Our summer butterfly experiences taught us that the Monarchs butterflies are in trouble. They don’t have enough food!  Milkweed is the ONLY food the larvae will eat.  Humans have destroyed the milkweeds populations for their mass production agriculture, roadways, etc. For years milkweed has been sprayed as if it was a weed. 



If you live in the Monarchs migration path, you should plant some milkweed!

Please check out MonarchWatch.Org!

Happy (Wildlife) Gardening!


Ladybugs on Easter Sunday

For my daughter’s sixth birthday we had a little party, and one of the presents was Pink Spotted Ladybug larvae (coleomegilla maculata)!  Our oldest LOVES raising and releasing insects!  After a week or two of observing their life cycle, we released our ladybugs on Easter Sunday.

Ten little ladybugs arrived in their larva state. They turned yellow in their pupa stage, and then went still as they became adults.  One didn’t make it and one was released a few days after the others.  My oldest enjoyed giving them water and soaked raisins as they molted and became adults.

Things we learned during this experience: 

They really aren’t ladybugs, they are called ladybird beetles.

They will eat aphids, mites, and small caterpillars.

They can be found on the map from South Canada to South America.

They can be white, yellow, pink, orange, red and black.

And some species can have no spots!

It was better to release our ladybugs in the morning time, so after observing and feeding them for a week, we released them in the garden.   My oldest decided to share the experience with her two year old sister, and together they released the ladybugs in my two year’s old garden box. 

The girls ran back and forth to the garden all day and would find one or two ladybugs still crawling all around.   Our Ladybug Land is all washed and cleaned and ready to raise some more.

Happy Gardening!


Coloring on the River

While spending the day on the river, I brought along these very cool eco friendly crayons I purchased on Etsy.

Earth Grown Crayons are hand-made from soy wax.
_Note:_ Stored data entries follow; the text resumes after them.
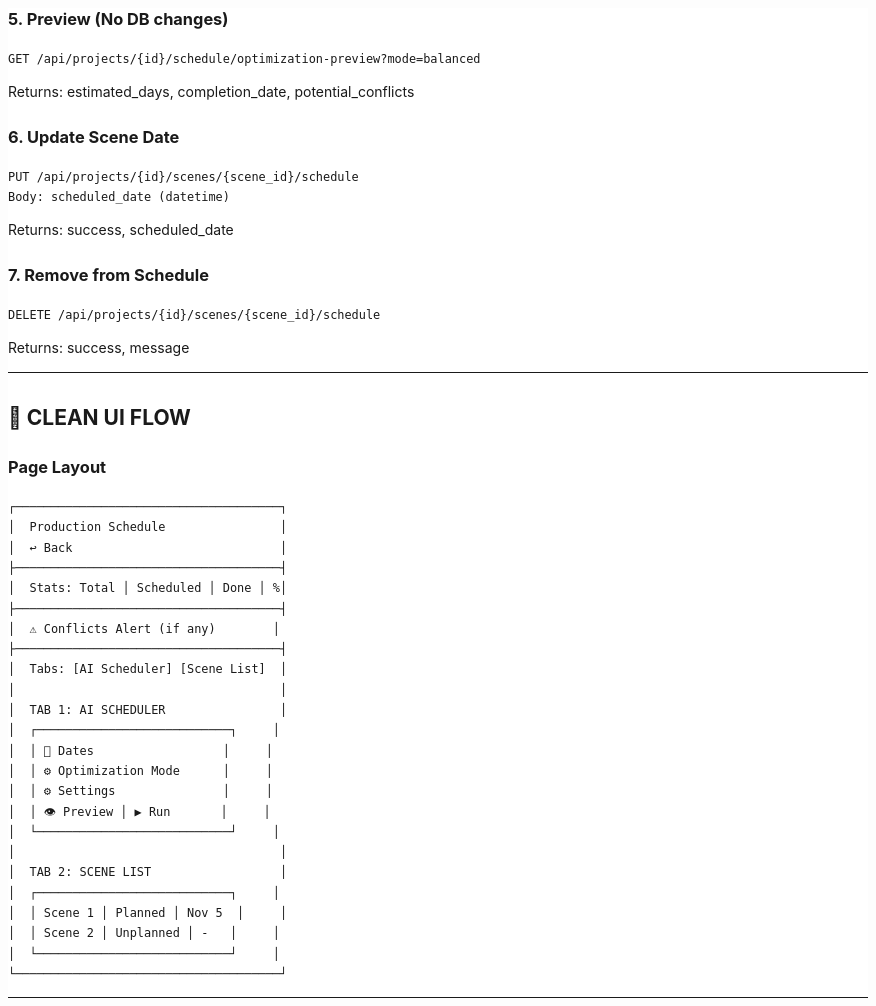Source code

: ### 5. Preview (No DB changes)
```
GET /api/projects/{id}/schedule/optimization-preview?mode=balanced
```
Returns: estimated_days, completion_date, potential_conflicts

### 6. Update Scene Date
```
PUT /api/projects/{id}/scenes/{scene_id}/schedule
Body: scheduled_date (datetime)
```
Returns: success, scheduled_date

### 7. Remove from Schedule
```
DELETE /api/projects/{id}/scenes/{scene_id}/schedule
```
Returns: success, message

---

## 🎨 CLEAN UI FLOW

### Page Layout
```
┌─────────────────────────────────────┐
│  Production Schedule                │
│  ↩ Back                             │
├─────────────────────────────────────┤
│  Stats: Total │ Scheduled │ Done │ %│
├─────────────────────────────────────┤
│  ⚠️ Conflicts Alert (if any)        │
├─────────────────────────────────────┤
│  Tabs: [AI Scheduler] [Scene List]  │
│                                     │
│  TAB 1: AI SCHEDULER                │
│  ┌───────────────────────────┐     │
│  │ 📅 Dates                  │     │
│  │ ⚙️ Optimization Mode      │     │
│  │ ⚙️ Settings               │     │
│  │ 👁️ Preview │ ▶️ Run       │     │
│  └───────────────────────────┘     │
│                                     │
│  TAB 2: SCENE LIST                  │
│  ┌───────────────────────────┐     │
│  │ Scene 1 │ Planned │ Nov 5  │     │
│  │ Scene 2 │ Unplanned │ -   │     │
│  └───────────────────────────┘     │
└─────────────────────────────────────┘
```

---
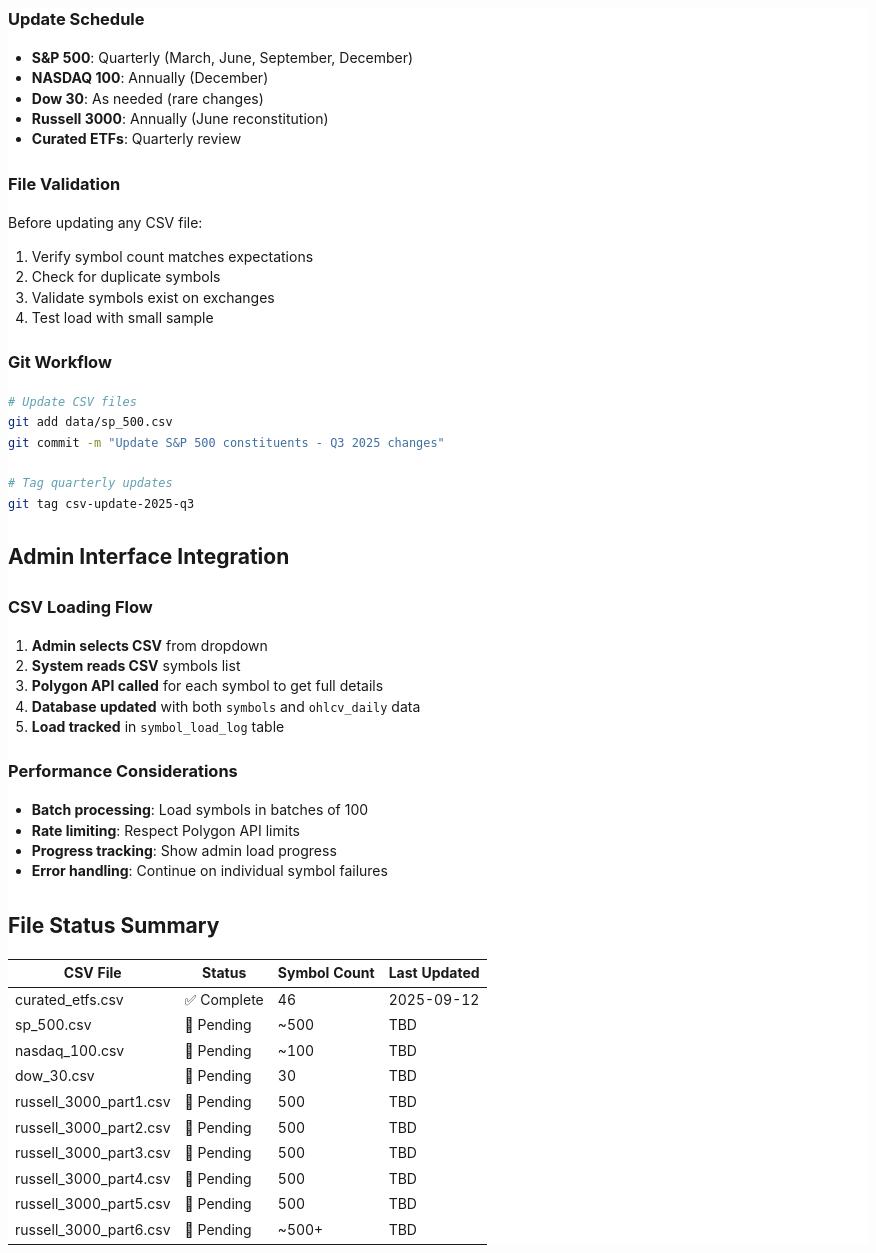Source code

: ### **Update Schedule**
- **S&P 500**: Quarterly (March, June, September, December)
- **NASDAQ 100**: Annually (December)
- **Dow 30**: As needed (rare changes)
- **Russell 3000**: Annually (June reconstitution)
- **Curated ETFs**: Quarterly review

### **File Validation**
Before updating any CSV file:
1. Verify symbol count matches expectations
2. Check for duplicate symbols
3. Validate symbols exist on exchanges
4. Test load with small sample

### **Git Workflow**
```bash
# Update CSV files
git add data/sp_500.csv
git commit -m "Update S&P 500 constituents - Q3 2025 changes"

# Tag quarterly updates
git tag csv-update-2025-q3
```

## Admin Interface Integration

### **CSV Loading Flow**
1. **Admin selects CSV** from dropdown
2. **System reads CSV** symbols list
3. **Polygon API called** for each symbol to get full details
4. **Database updated** with both `symbols` and `ohlcv_daily` data
5. **Load tracked** in `symbol_load_log` table

### **Performance Considerations**
- **Batch processing**: Load symbols in batches of 100
- **Rate limiting**: Respect Polygon API limits
- **Progress tracking**: Show admin load progress
- **Error handling**: Continue on individual symbol failures

## File Status Summary

| CSV File | Status | Symbol Count | Last Updated |
|----------|--------|--------------|--------------|
| curated_etfs.csv | ✅ Complete | 46 | 2025-09-12 |
| sp_500.csv | 📝 Pending | ~500 | TBD |
| nasdaq_100.csv | 📝 Pending | ~100 | TBD |
| dow_30.csv | 📝 Pending | 30 | TBD |
| russell_3000_part1.csv | 📝 Pending | 500 | TBD |
| russell_3000_part2.csv | 📝 Pending | 500 | TBD |
| russell_3000_part3.csv | 📝 Pending | 500 | TBD |
| russell_3000_part4.csv | 📝 Pending | 500 | TBD |
| russell_3000_part5.csv | 📝 Pending | 500 | TBD |
| russell_3000_part6.csv | 📝 Pending | ~500+ | TBD |
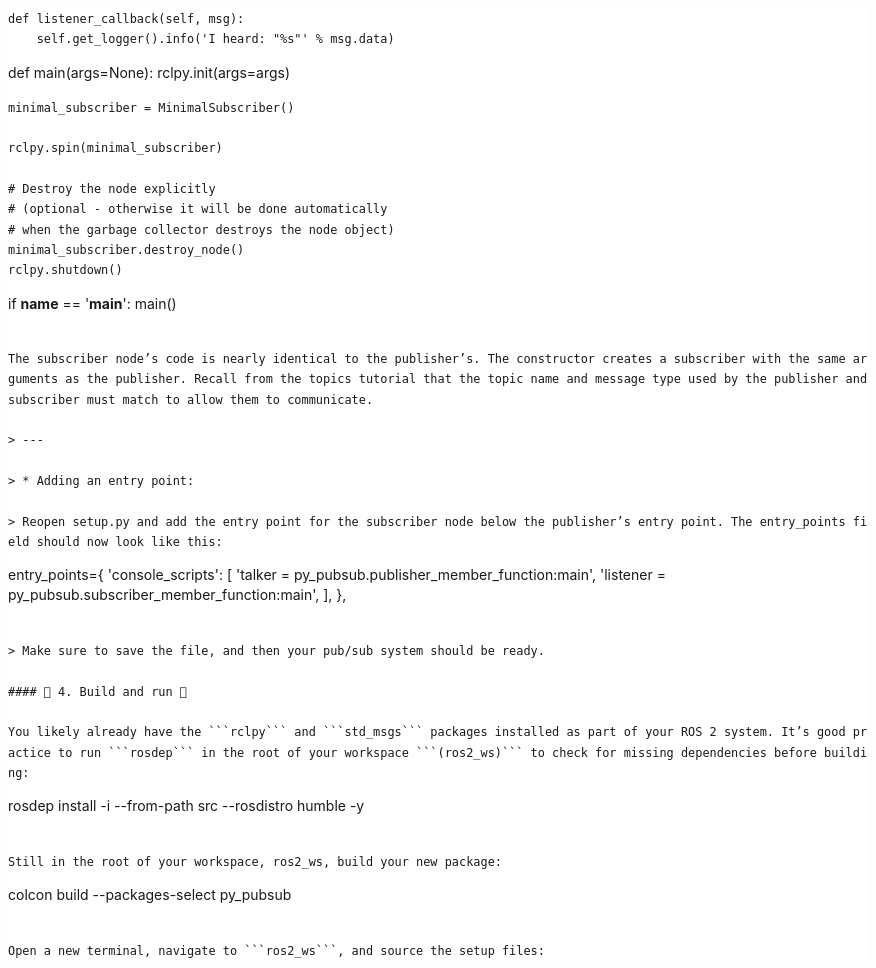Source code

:     def listener_callback(self, msg):
        self.get_logger().info('I heard: "%s"' % msg.data)


def main(args=None):
    rclpy.init(args=args)

    minimal_subscriber = MinimalSubscriber()

    rclpy.spin(minimal_subscriber)

    # Destroy the node explicitly
    # (optional - otherwise it will be done automatically
    # when the garbage collector destroys the node object)
    minimal_subscriber.destroy_node()
    rclpy.shutdown()


if __name__ == '__main__':
    main()
```

The subscriber node’s code is nearly identical to the publisher’s. The constructor creates a subscriber with the same arguments as the publisher. Recall from the topics tutorial that the topic name and message type used by the publisher and subscriber must match to allow them to communicate.

> ---

> * Adding an entry point:

> Reopen setup.py and add the entry point for the subscriber node below the publisher’s entry point. The entry_points field should now look like this:

```
entry_points={
        'console_scripts': [
                'talker = py_pubsub.publisher_member_function:main',
                'listener = py_pubsub.subscriber_member_function:main',
        ],
},
```

> Make sure to save the file, and then your pub/sub system should be ready.

#### 🔺 4. Build and run 🔺

You likely already have the ```rclpy``` and ```std_msgs``` packages installed as part of your ROS 2 system. It’s good practice to run ```rosdep``` in the root of your workspace ```(ros2_ws)``` to check for missing dependencies before building:

```
rosdep install -i --from-path src --rosdistro humble -y
```

Still in the root of your workspace, ros2_ws, build your new package:

```
colcon build --packages-select py_pubsub
```

Open a new terminal, navigate to ```ros2_ws```, and source the setup files:

```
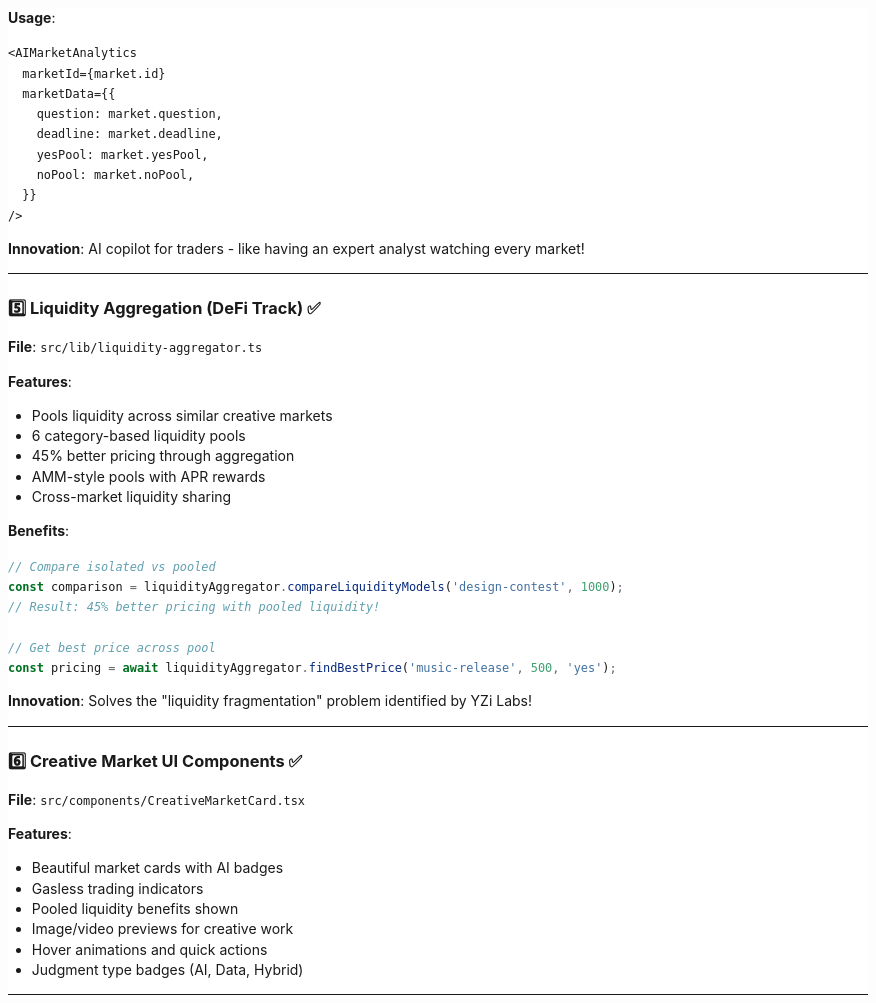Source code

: **Usage**:
```tsx
<AIMarketAnalytics 
  marketId={market.id}
  marketData={{
    question: market.question,
    deadline: market.deadline,
    yesPool: market.yesPool,
    noPool: market.noPool,
  }}
/>
```

**Innovation**: AI copilot for traders - like having an expert analyst watching every market!

---

### 5️⃣ Liquidity Aggregation (DeFi Track) ✅

**File**: `src/lib/liquidity-aggregator.ts`

**Features**:
- Pools liquidity across similar creative markets
- 6 category-based liquidity pools
- 45% better pricing through aggregation
- AMM-style pools with APR rewards
- Cross-market liquidity sharing

**Benefits**:
```typescript
// Compare isolated vs pooled
const comparison = liquidityAggregator.compareLiquidityModels('design-contest', 1000);
// Result: 45% better pricing with pooled liquidity!

// Get best price across pool
const pricing = await liquidityAggregator.findBestPrice('music-release', 500, 'yes');
```

**Innovation**: Solves the "liquidity fragmentation" problem identified by YZi Labs!

---

### 6️⃣ Creative Market UI Components ✅

**File**: `src/components/CreativeMarketCard.tsx`

**Features**:
- Beautiful market cards with AI badges
- Gasless trading indicators
- Pooled liquidity benefits shown
- Image/video previews for creative work
- Hover animations and quick actions
- Judgment type badges (AI, Data, Hybrid)

---
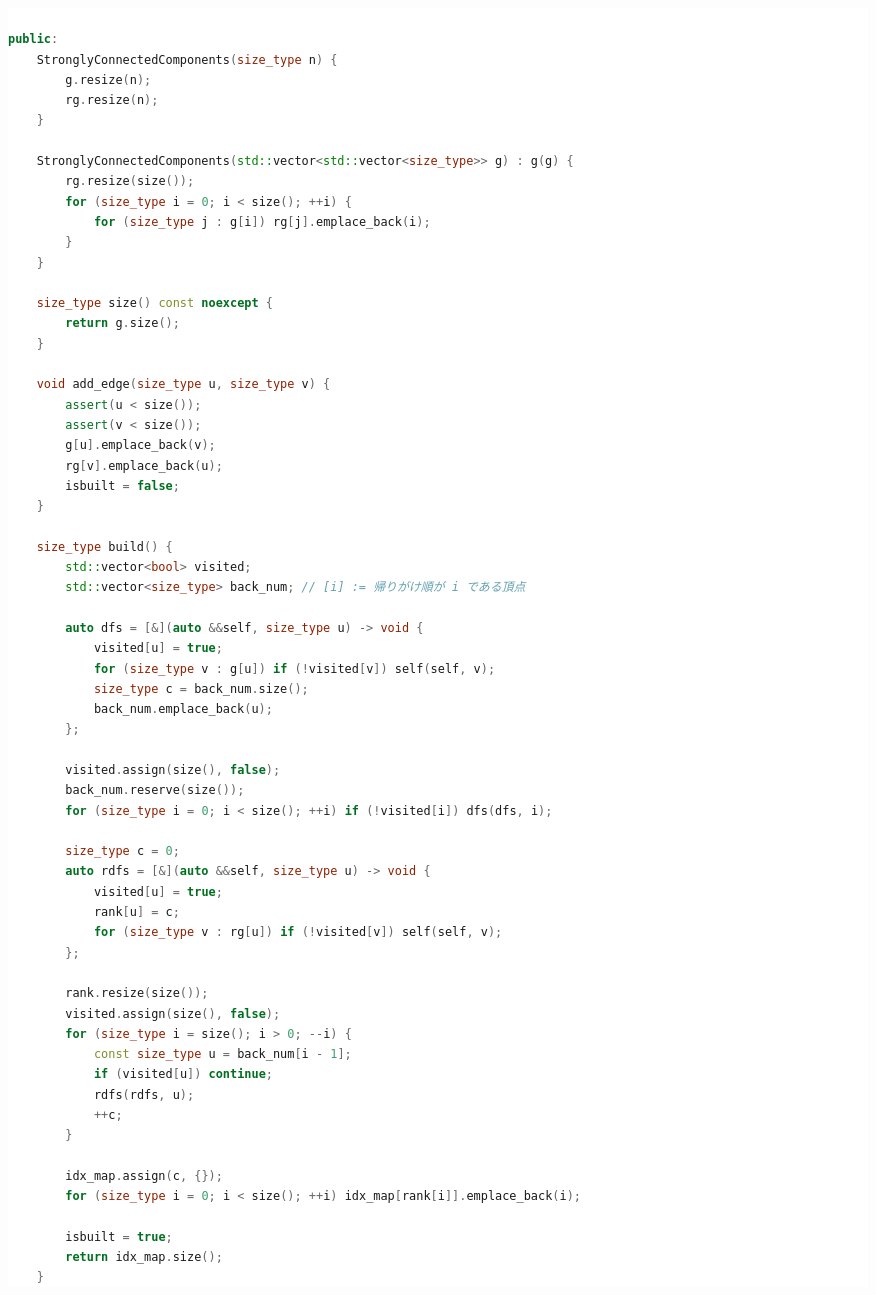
 ```cpp
	
public:
	StronglyConnectedComponents(size_type n) {
		g.resize(n);
		rg.resize(n);
	}
	
	StronglyConnectedComponents(std::vector<std::vector<size_type>> g) : g(g) {
		rg.resize(size());
		for (size_type i = 0; i < size(); ++i) {
			for (size_type j : g[i]) rg[j].emplace_back(i);
		}
	}
	
	size_type size() const noexcept {
		return g.size();
	}
	
	void add_edge(size_type u, size_type v) {
		assert(u < size());
		assert(v < size());
		g[u].emplace_back(v);
		rg[v].emplace_back(u);
		isbuilt = false;
	}
	
	size_type build() {
		std::vector<bool> visited;
		std::vector<size_type> back_num; // [i] := 帰りがけ順が i である頂点
		
		auto dfs = [&](auto &&self, size_type u) -> void {
			visited[u] = true;
			for (size_type v : g[u]) if (!visited[v]) self(self, v);
			size_type c = back_num.size();
			back_num.emplace_back(u);
		};
		
		visited.assign(size(), false);
		back_num.reserve(size());
		for (size_type i = 0; i < size(); ++i) if (!visited[i]) dfs(dfs, i);
		
		size_type c = 0;
		auto rdfs = [&](auto &&self, size_type u) -> void {
			visited[u] = true;
			rank[u] = c;
			for (size_type v : rg[u]) if (!visited[v]) self(self, v);
		};
		
		rank.resize(size());
		visited.assign(size(), false);
		for (size_type i = size(); i > 0; --i) {
			const size_type u = back_num[i - 1];
			if (visited[u]) continue;
			rdfs(rdfs, u);
			++c;
		}
		
		idx_map.assign(c, {});
		for (size_type i = 0; i < size(); ++i) idx_map[rank[i]].emplace_back(i);
		
		isbuilt = true;
		return idx_map.size();
	}
```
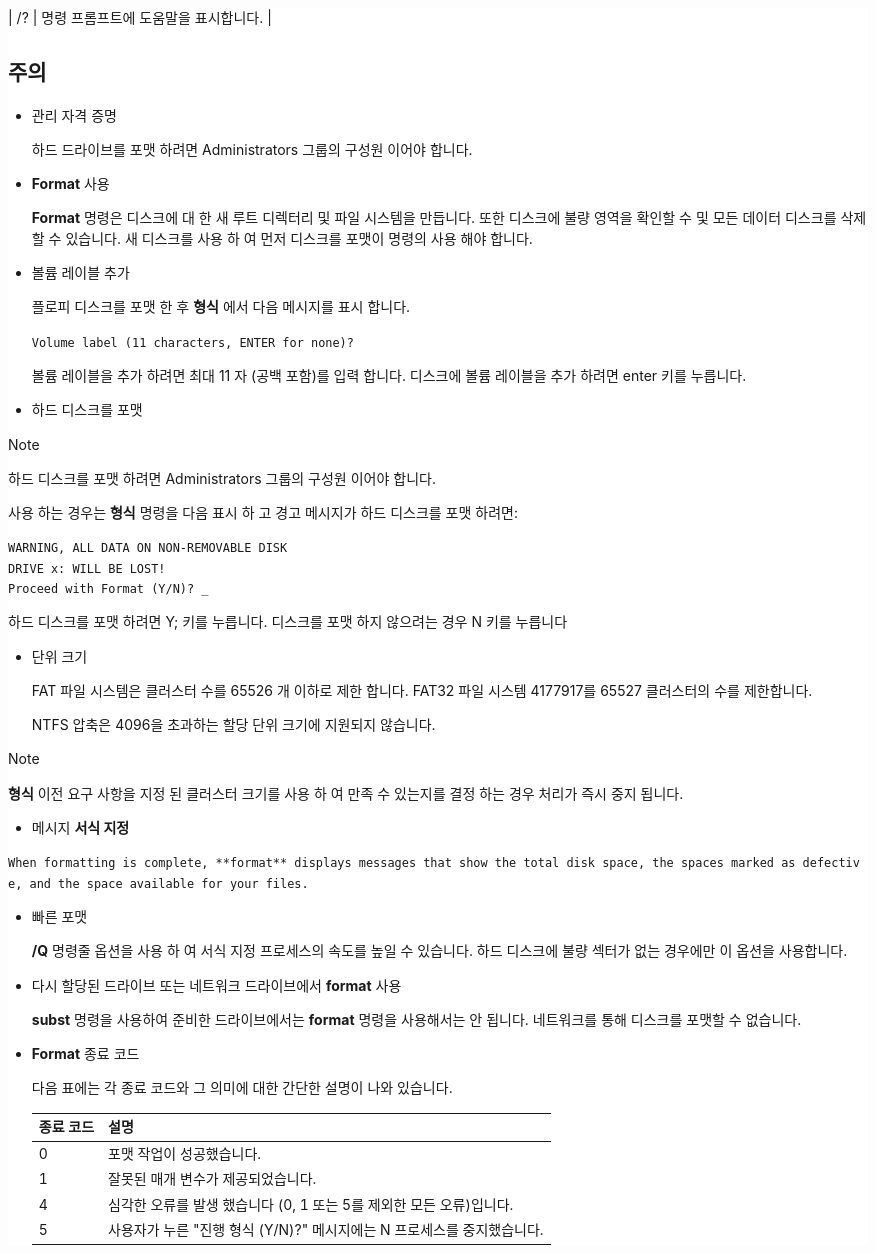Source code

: |       /?       |                                                                                                                                                                                                        명령 프롬프트에 도움말을 표시합니다.                                                                                                                                                                                                        |

## <a name="remarks"></a>주의

-   관리 자격 증명

    하드 드라이브를 포맷 하려면 Administrators 그룹의 구성원 이어야 합니다.
-   **Format** 사용

    **Format** 명령은 디스크에 대 한 새 루트 디렉터리 및 파일 시스템을 만듭니다. 또한 디스크에 불량 영역을 확인할 수 및 모든 데이터 디스크를 삭제할 수 있습니다. 새 디스크를 사용 하 여 먼저 디스크를 포맷이 명령의 사용 해야 합니다.
-   볼륨 레이블 추가

    플로피 디스크를 포맷 한 후 **형식** 에서 다음 메시지를 표시 합니다.

    `Volume label (11 characters, ENTER for none)?`

    볼륨 레이블을 추가 하려면 최대 11 자 (공백 포함)를 입력 합니다. 디스크에 볼륨 레이블을 추가 하려면 enter 키를 누릅니다.
-   하드 디스크를 포맷

> [!NOTE]
> 하드 디스크를 포맷 하려면 Administrators 그룹의 구성원 이어야 합니다.

사용 하는 경우는 **형식** 명령을 다음 표시 하 고 경고 메시지가 하드 디스크를 포맷 하려면:
```
WARNING, ALL DATA ON NON-REMOVABLE DISK 
DRIVE x: WILL BE LOST! 
Proceed with Format (Y/N)? _ 
```
하드 디스크를 포맷 하려면 Y; 키를 누릅니다. 디스크를 포맷 하지 않으려는 경우 N 키를 누릅니다
-   단위 크기

    FAT 파일 시스템은 클러스터 수를 65526 개 이하로 제한 합니다. FAT32 파일 시스템 4177917를 65527 클러스터의 수를 제한합니다.

    NTFS 압축은 4096을 초과하는 할당 단위 크기에 지원되지 않습니다.

> [!NOTE]
> **형식** 이전 요구 사항을 지정 된 클러스터 크기를 사용 하 여 만족 수 있는지를 결정 하는 경우 처리가 즉시 중지 됩니다.
> -   메시지 **서식 지정**

    When formatting is complete, **format** displays messages that show the total disk space, the spaces marked as defective, and the space available for your files.
- 빠른 포맷

  **/Q** 명령줄 옵션을 사용 하 여 서식 지정 프로세스의 속도를 높일 수 있습니다. 하드 디스크에 불량 섹터가 없는 경우에만 이 옵션을 사용합니다.
- 다시 할당된 드라이브 또는 네트워크 드라이브에서 **format** 사용

  **subst** 명령을 사용하여 준비한 드라이브에서는 **format** 명령을 사용해서는 안 됩니다. 네트워크를 통해 디스크를 포맷할 수 없습니다.
- **Format** 종료 코드

  다음 표에는 각 종료 코드와 그 의미에 대한 간단한 설명이 나와 있습니다.  

  |종료 코드|설명|
  |---------|-----------|
  |0|포맷 작업이 성공했습니다.|
  |1|잘못된 매개 변수가 제공되었습니다.|
  |4|심각한 오류를 발생 했습니다 (0, 1 또는 5를 제외한 모든 오류)입니다.|
  |5|사용자가 누른 "진행 형식 (Y/N)?" 메시지에는 N 프로세스를 중지했습니다.|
Crayons are 100% biodegradable and eco friendly and safe for young artists. Soy is pesticide and herbicide free, and contains no genetically modified material. Tinted with nontoxic pigments, each set is shaped in a design that celebrates one of earth’s treasures.  I selected the fish set for my little girls.

While on our day long boating adventure, we decided to picnic on one of the Intracoastal islands.  After lunch, I brought out the crayons to surprise the girls.  When they asked for paper I told them we were going to draw on nature today. We ventured off into the woods to find some nice pieces of palm bark and wood branches to color. 

While my husband fished and I read a field guide on identifying mushrooms, the girls colored on nature for hours!!!


When it was time to go home, we left the colored wood collection for the fairies. The little ones believe they would come dance around them at dark. 🙂

It was nice to know the cute crayons were both safe for the girls and the environment.